* EXERCISE REQUIREMENTS *
Produce exactly the lines starting at the one containing "Bahan logo : akrilik, bisa" and ending at the last line of the material, with nothing added.

* EXTRACTED MATERIAL *

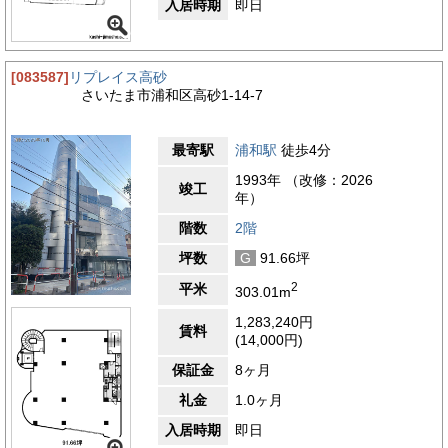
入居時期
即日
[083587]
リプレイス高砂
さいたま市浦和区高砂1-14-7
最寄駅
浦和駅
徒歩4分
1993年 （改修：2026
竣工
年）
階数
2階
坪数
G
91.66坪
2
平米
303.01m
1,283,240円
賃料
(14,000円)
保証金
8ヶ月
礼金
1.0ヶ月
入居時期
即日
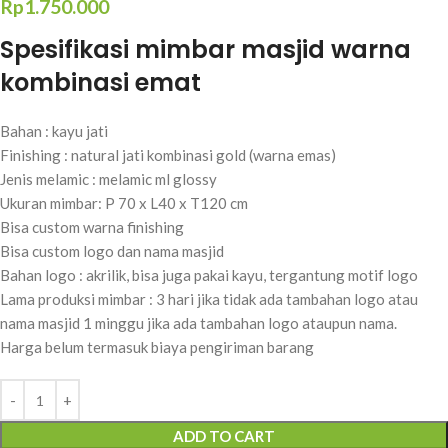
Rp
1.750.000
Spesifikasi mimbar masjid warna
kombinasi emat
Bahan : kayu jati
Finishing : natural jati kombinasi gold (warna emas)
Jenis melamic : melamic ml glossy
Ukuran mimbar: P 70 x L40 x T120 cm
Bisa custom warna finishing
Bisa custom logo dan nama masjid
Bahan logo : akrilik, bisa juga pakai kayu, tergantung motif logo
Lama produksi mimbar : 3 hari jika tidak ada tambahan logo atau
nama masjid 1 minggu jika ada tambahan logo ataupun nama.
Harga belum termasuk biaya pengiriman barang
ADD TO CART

* PROBLEM SOLUTION *
Bahan logo : akrilik, bisa juga pakai kayu, tergantung motif logo
Lama produksi mimbar : 3 hari jika tidak ada tambahan logo atau
nama masjid 1 minggu jika ada tambahan logo ataupun nama.
Harga belum termasuk biaya pengiriman barang
ADD TO CART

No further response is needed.